Friday, August 31, 2018

Severance

Severance: a Novel / Ling Ma, 291 p.

Candace Chen - in two alternating before and after narratives - is devoted to the routine of work life overseeing the production of bibles, and heading cross-country with a band of survivors remaining after the American population becomes 'fevered.'   The fevered sound like zombies, except that they don't eat anyone, and are almost sweet, at least until their body parts start rotting away.  They remain stuck in loops of routine, setting the table, reading books, driving, folding clothes.  Ma stuffs a lot of motifs and ideas into a brief work: materialism, Chinese manufacturing, the challenges of 1st generation immigrants, not to mention finding love and meaningful work.  As heavy as that sounds, this is a great, consuming read, and frequently quite funny.  Recommended.

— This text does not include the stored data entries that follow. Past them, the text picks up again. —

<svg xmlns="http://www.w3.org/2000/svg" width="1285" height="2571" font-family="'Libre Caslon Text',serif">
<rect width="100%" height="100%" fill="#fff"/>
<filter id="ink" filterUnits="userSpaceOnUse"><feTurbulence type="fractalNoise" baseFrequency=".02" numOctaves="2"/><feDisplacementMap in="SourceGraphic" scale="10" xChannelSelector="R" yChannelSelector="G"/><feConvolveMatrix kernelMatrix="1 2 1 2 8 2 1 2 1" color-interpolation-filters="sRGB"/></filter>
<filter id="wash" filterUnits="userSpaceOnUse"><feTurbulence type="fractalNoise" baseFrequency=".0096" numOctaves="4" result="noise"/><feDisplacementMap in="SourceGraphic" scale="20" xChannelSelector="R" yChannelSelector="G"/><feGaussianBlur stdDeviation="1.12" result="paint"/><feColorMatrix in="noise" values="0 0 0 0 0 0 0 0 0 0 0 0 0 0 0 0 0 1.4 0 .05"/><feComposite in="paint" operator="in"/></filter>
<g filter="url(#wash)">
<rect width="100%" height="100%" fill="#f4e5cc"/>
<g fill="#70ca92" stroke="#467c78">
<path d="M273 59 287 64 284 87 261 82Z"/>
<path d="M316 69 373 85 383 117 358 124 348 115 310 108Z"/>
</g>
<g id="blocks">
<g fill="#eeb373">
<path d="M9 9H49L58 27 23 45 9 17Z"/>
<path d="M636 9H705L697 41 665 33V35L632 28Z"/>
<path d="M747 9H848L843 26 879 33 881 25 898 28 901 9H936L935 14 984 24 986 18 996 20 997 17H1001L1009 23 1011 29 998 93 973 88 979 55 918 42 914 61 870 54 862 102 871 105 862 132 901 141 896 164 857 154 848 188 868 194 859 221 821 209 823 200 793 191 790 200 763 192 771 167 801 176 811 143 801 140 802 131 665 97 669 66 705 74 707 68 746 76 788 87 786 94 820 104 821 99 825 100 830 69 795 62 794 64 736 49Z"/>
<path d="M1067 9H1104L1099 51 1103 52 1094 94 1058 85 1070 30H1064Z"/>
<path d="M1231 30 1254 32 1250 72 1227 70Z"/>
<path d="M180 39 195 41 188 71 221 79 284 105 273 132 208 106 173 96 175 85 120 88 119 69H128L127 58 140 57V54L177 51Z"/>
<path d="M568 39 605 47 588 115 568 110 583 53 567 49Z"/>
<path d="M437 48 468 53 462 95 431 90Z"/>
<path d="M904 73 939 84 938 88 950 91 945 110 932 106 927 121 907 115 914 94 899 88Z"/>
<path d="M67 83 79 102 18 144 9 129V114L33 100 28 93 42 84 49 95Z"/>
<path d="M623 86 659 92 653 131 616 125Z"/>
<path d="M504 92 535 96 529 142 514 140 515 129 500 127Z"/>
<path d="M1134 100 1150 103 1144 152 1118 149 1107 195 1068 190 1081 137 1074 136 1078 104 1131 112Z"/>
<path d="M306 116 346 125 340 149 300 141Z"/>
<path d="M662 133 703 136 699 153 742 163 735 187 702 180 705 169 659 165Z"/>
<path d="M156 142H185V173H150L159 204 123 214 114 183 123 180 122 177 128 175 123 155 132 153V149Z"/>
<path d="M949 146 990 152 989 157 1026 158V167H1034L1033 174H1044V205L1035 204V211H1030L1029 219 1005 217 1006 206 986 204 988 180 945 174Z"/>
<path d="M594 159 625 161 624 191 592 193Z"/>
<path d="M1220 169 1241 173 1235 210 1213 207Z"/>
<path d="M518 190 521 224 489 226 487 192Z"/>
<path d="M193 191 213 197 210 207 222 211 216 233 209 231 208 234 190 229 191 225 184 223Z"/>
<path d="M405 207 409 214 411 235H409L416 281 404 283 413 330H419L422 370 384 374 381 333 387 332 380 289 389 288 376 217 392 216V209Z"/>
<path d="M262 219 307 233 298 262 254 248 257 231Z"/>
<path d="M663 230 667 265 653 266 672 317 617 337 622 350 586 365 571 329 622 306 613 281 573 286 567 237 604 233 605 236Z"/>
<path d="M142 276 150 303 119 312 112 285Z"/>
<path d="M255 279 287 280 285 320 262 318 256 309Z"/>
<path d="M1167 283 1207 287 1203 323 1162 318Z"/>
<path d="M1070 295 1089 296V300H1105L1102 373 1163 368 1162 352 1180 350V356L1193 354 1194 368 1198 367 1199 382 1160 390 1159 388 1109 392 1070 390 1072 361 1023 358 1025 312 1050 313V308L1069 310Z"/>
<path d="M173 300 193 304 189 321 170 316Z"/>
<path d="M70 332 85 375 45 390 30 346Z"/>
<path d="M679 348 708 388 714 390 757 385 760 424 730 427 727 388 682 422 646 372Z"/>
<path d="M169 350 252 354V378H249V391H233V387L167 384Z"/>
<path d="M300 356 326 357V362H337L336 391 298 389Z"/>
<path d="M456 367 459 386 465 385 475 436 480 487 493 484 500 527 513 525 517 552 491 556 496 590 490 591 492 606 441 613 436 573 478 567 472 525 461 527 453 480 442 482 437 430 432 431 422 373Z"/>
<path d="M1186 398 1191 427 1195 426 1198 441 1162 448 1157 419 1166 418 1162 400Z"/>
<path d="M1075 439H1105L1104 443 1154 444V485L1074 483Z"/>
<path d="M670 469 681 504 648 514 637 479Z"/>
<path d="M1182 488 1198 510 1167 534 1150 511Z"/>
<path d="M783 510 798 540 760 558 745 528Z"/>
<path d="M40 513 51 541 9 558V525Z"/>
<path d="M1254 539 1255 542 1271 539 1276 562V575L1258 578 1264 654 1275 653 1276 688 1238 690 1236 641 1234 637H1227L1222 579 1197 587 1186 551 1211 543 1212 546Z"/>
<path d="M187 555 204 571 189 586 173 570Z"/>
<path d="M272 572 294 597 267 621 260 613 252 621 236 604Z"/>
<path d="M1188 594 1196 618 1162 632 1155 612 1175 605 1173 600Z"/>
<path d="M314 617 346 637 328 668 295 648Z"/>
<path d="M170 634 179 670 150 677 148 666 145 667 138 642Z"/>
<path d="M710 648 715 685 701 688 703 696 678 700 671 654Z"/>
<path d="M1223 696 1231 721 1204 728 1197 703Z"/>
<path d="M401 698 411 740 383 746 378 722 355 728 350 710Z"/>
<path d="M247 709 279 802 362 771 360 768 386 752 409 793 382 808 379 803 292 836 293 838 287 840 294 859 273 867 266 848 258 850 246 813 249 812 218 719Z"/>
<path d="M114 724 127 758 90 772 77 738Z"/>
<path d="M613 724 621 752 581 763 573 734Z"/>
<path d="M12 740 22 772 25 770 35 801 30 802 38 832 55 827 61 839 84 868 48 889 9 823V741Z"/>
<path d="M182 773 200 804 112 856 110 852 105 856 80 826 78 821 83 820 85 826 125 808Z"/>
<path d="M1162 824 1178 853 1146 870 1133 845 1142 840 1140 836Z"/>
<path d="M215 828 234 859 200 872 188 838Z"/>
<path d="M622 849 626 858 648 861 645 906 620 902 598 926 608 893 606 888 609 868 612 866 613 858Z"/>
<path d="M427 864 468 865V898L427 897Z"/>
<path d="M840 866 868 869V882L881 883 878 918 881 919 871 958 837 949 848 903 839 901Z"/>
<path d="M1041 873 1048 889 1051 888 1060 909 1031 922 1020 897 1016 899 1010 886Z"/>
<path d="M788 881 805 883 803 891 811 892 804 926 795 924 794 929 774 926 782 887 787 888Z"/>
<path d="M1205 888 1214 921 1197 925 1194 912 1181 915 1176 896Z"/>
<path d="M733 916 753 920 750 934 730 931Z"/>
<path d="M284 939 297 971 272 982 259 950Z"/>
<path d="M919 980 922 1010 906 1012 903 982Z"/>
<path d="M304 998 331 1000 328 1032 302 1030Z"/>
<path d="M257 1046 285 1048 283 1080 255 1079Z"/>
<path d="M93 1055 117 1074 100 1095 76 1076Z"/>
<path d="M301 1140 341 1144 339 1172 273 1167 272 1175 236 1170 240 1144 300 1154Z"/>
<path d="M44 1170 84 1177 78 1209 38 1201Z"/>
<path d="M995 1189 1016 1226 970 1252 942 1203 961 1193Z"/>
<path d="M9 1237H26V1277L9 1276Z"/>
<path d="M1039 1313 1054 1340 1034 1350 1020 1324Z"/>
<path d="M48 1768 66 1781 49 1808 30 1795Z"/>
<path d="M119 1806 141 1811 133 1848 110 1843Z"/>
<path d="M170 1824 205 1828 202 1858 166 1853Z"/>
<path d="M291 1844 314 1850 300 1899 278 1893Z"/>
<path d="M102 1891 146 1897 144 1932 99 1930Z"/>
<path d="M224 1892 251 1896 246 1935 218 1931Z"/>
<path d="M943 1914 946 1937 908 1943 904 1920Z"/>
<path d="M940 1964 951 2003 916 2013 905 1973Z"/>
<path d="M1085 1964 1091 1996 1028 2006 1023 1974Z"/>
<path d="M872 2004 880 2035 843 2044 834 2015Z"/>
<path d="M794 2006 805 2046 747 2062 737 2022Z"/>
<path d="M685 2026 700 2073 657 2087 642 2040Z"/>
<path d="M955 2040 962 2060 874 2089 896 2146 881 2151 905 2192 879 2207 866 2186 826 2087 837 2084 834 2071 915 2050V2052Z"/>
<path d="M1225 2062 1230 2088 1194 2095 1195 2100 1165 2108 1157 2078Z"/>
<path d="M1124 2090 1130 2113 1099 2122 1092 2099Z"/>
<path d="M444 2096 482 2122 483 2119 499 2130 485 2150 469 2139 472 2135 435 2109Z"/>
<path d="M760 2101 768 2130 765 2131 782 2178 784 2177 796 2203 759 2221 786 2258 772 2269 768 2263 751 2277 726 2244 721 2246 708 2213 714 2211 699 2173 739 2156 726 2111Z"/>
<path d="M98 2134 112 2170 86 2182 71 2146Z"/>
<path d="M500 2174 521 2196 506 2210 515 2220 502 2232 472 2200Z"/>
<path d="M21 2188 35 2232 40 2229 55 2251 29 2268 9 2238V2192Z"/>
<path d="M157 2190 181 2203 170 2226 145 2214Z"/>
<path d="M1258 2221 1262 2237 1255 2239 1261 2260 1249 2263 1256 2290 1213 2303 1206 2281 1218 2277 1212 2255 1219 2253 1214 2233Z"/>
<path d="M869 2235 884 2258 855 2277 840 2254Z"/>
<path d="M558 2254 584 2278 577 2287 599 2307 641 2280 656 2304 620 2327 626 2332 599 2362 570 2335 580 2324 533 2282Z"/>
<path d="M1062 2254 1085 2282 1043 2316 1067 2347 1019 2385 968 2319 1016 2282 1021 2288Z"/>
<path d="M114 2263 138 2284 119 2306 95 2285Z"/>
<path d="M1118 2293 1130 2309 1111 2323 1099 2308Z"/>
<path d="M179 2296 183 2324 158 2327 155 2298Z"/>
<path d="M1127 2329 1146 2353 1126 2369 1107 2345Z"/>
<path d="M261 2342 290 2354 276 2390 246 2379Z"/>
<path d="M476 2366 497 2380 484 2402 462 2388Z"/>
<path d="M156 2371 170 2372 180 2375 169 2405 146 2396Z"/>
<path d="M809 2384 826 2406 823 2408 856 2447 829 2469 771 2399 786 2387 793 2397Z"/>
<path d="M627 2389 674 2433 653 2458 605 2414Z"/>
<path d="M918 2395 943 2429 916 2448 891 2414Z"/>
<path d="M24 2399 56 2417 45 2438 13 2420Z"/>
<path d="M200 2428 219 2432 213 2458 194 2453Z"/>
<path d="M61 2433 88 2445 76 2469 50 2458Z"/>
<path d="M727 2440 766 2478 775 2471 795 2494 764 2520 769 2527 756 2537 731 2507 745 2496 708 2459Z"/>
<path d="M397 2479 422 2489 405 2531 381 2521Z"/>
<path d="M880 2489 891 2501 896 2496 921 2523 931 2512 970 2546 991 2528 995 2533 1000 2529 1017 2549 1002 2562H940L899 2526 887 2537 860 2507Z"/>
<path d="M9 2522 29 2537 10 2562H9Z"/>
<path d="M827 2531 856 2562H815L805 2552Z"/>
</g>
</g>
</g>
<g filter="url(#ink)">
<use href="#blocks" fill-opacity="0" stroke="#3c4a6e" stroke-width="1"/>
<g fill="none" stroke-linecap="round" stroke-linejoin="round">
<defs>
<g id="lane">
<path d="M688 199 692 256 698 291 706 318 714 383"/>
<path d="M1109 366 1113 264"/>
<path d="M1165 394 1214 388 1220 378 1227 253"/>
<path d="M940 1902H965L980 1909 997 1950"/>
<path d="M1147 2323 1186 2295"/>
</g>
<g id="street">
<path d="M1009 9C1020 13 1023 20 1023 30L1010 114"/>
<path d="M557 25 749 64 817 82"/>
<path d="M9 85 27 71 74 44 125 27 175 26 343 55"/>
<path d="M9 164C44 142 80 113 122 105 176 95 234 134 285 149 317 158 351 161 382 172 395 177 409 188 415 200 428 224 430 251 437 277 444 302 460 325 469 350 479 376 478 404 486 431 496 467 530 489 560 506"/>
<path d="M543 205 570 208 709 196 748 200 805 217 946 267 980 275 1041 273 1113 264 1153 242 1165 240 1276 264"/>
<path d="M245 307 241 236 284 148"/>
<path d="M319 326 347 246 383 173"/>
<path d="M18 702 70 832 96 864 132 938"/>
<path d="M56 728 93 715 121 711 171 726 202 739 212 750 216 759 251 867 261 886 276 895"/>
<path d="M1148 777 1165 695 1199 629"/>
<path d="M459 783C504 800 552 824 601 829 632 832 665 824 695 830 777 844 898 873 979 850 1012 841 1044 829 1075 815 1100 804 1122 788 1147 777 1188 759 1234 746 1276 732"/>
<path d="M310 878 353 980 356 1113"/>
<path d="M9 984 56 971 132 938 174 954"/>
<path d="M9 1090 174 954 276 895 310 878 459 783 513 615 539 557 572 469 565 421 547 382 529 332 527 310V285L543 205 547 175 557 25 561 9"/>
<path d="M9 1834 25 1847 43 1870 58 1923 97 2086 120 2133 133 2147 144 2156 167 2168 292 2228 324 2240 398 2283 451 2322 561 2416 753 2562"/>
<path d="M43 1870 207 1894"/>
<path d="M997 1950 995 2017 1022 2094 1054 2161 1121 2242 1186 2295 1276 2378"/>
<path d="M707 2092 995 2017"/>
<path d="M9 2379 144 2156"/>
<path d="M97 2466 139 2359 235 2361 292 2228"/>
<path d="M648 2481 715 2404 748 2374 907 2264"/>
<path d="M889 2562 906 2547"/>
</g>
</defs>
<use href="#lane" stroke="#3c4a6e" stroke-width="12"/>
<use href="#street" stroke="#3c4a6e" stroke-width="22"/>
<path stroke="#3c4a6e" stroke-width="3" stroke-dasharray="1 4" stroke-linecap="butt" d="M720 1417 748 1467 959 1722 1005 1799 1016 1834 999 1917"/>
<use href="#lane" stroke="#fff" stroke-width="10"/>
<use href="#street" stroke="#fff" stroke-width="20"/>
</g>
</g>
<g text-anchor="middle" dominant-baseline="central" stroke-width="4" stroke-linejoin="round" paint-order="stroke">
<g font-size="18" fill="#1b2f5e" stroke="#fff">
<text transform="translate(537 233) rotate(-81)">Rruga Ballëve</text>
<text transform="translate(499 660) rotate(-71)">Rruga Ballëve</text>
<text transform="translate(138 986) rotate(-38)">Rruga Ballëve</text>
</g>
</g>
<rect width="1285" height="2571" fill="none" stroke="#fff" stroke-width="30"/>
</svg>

Monday, September 25, 2017

When the English Fall

When the English Fall by David Williams, 242 pages

When a celestial event knocks out all the modern technology, Jacob and his family are personally unaffected — they are Amish, after all. However, as the English (as the Amish call the rest of us) continue to slide away from civilization, they bring their needs, fears, and hostility to the Amish, forcing Jacob and his community to confront their fears and their faith as they move forward. This is a new twist on apocalyptic novels, though it's incredible that this hasn't been covered before. An excellent examination of the heart of religion, community, and humanity in the face of the unknown.

Tuesday, August 29, 2017

New York 2140

New York 2140 by Kim Stanley Robinson, 613 pages.
Two coders living on a rooftop in the flooded remains of Manhattan in the year 2140, believe that they have found a way to change some of society's fundamental rules. Turns out they are wrong, and they quickly realize this. In the aftermath of the events resulting from their mishap, Amelia Black, star of an internet wildlife rescue show; Gen Octaviasdottir; a police inspector, Franklin Garr, Lord of the Intertidal, an quant; and Charlotte Armstrong, a politically connected activist, all cross paths. Things do begin to change then in this enjoyable, but somewhat didactic tale of a future and waterlogged NYC.